(WHAT IS NEEDED) In the data below, which lines contain "down"? List them by copying each one.

(SOURCE MATERIAL)
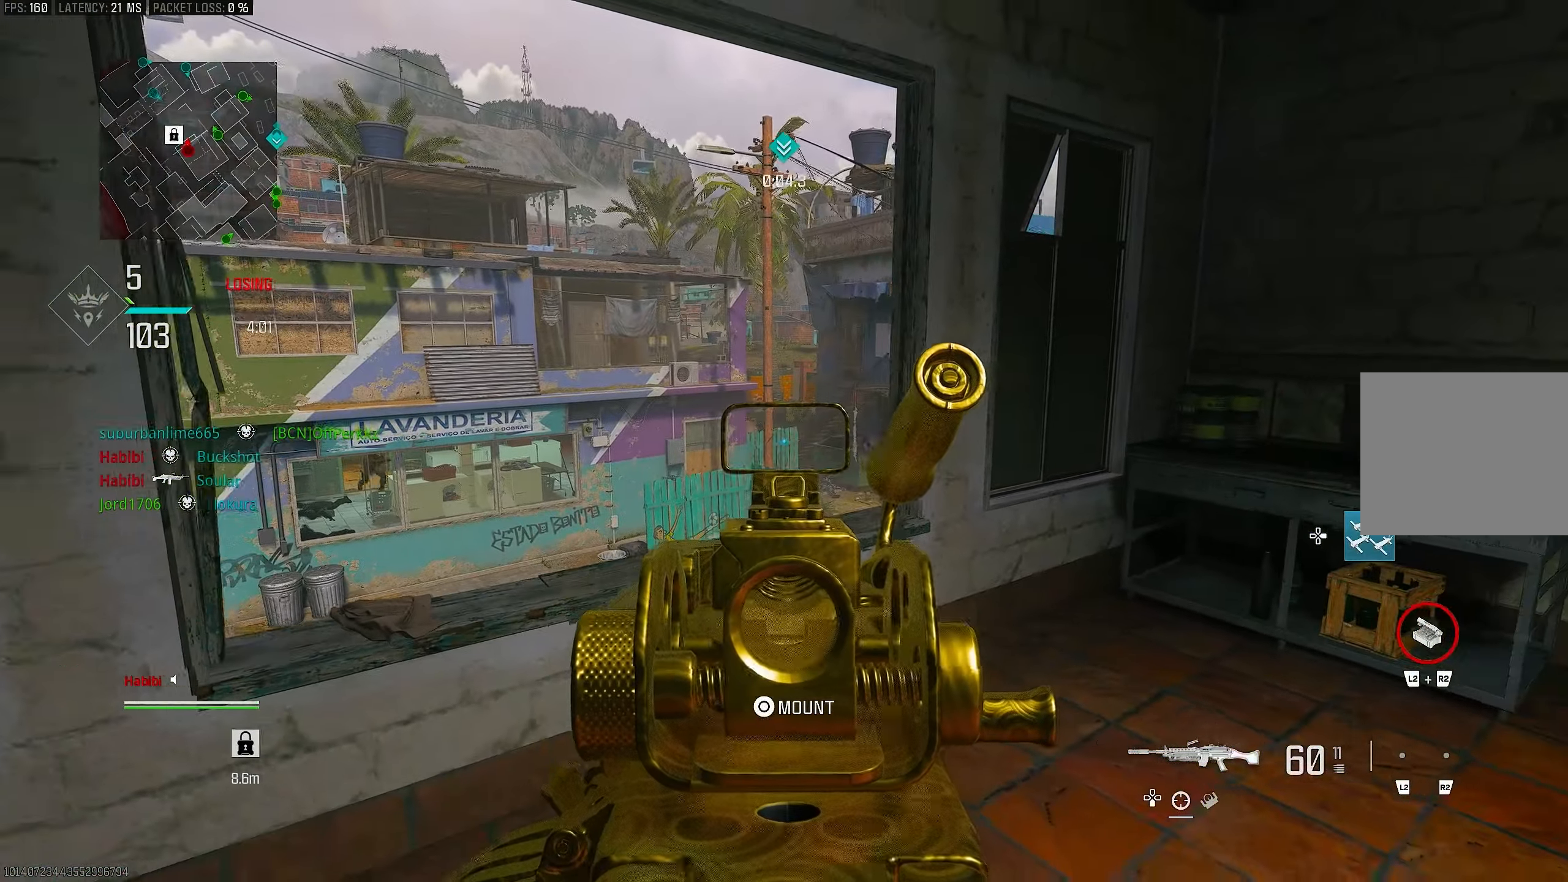
{"buttons": ["L1"], "left_stick": "left", "right_stick": "up", "events": [[250, "left_stick", "left"], [450, "right_stick", "up"]]}
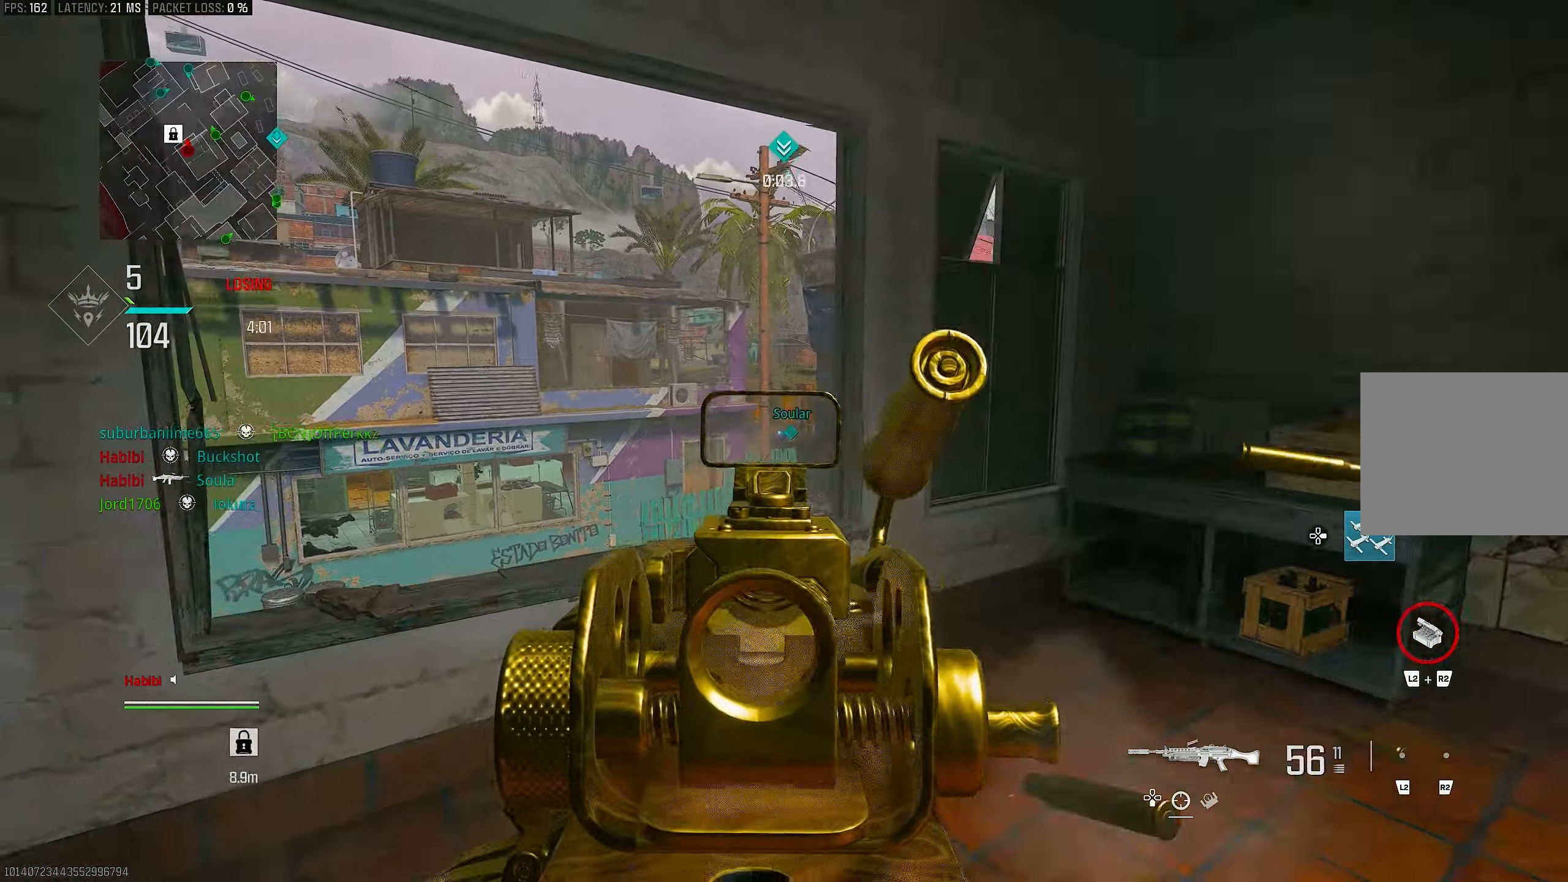
{"buttons": ["L1", "R1"], "left_stick": "down-right", "right_stick": "down", "events": [[33, "R1", "down"], [33, "left_stick", "down-right"], [50, "right_stick", "left"], [150, "right_stick", "down"], [250, "right_stick", "right"], [333, "right_stick", "center"], [417, "right_stick", "down"]]}
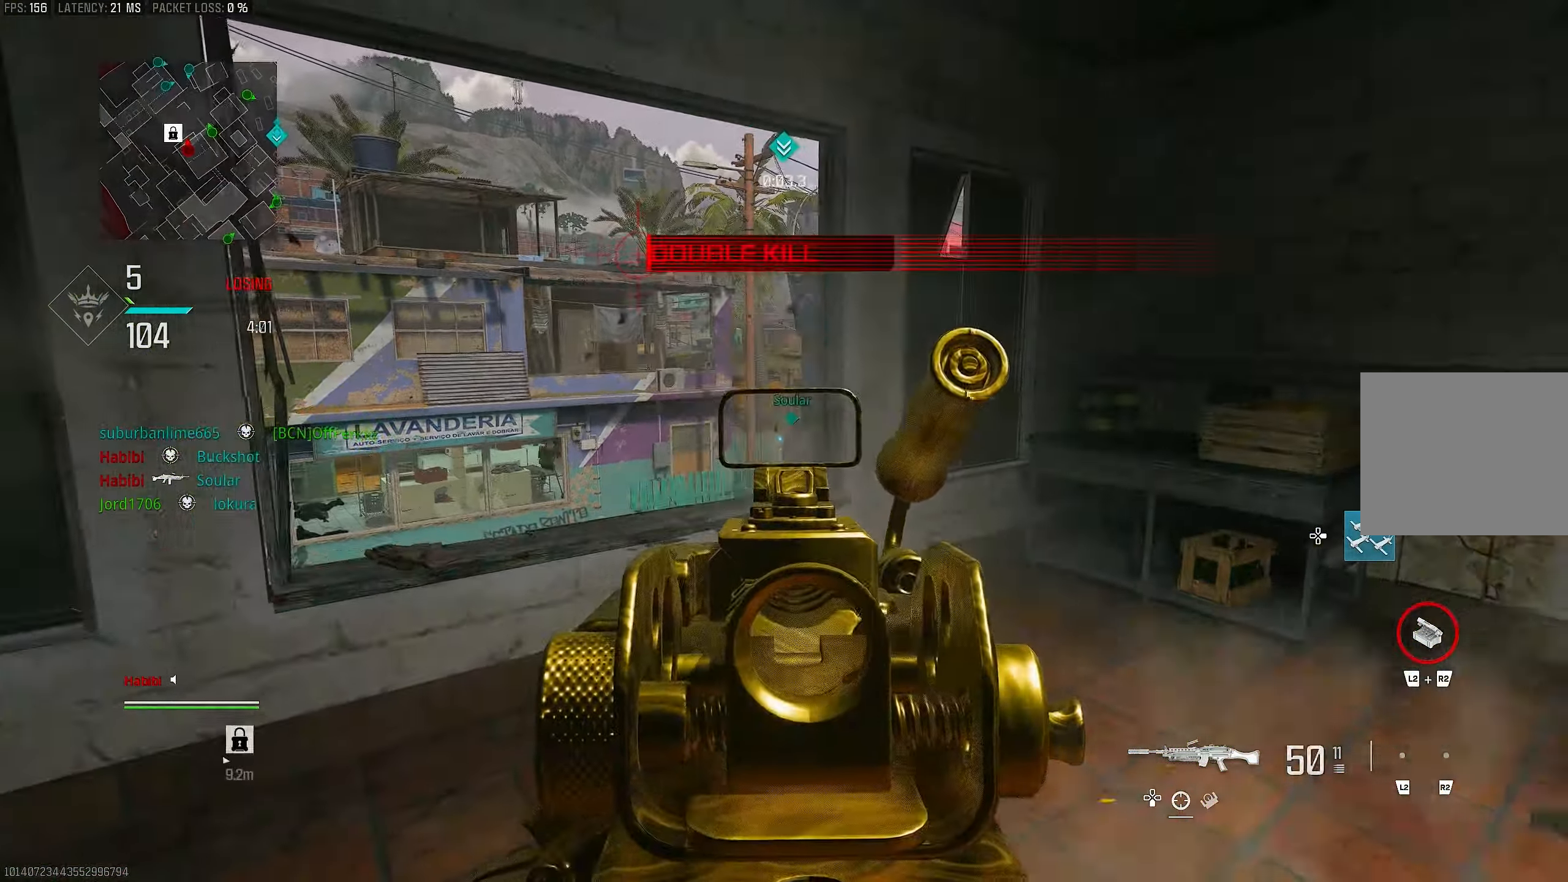
{"buttons": ["L1", "R1"], "left_stick": "up-left", "right_stick": "center", "events": [[67, "right_stick", "center"], [83, "left_stick", "down-left"], [200, "left_stick", "left"], [350, "left_stick", "up-left"]]}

(ANSWER SPACE)
{"buttons": ["L1", "R1"], "left_stick": "down-right", "right_stick": "down", "events": [[33, "R1", "down"], [33, "left_stick", "down-right"], [50, "right_stick", "left"], [150, "right_stick", "down"], [250, "right_stick", "right"], [333, "right_stick", "center"], [417, "right_stick", "down"]]}
{"buttons": ["L1", "R1"], "left_stick": "up-left", "right_stick": "center", "events": [[67, "right_stick", "center"], [83, "left_stick", "down-left"], [200, "left_stick", "left"], [350, "left_stick", "up-left"]]}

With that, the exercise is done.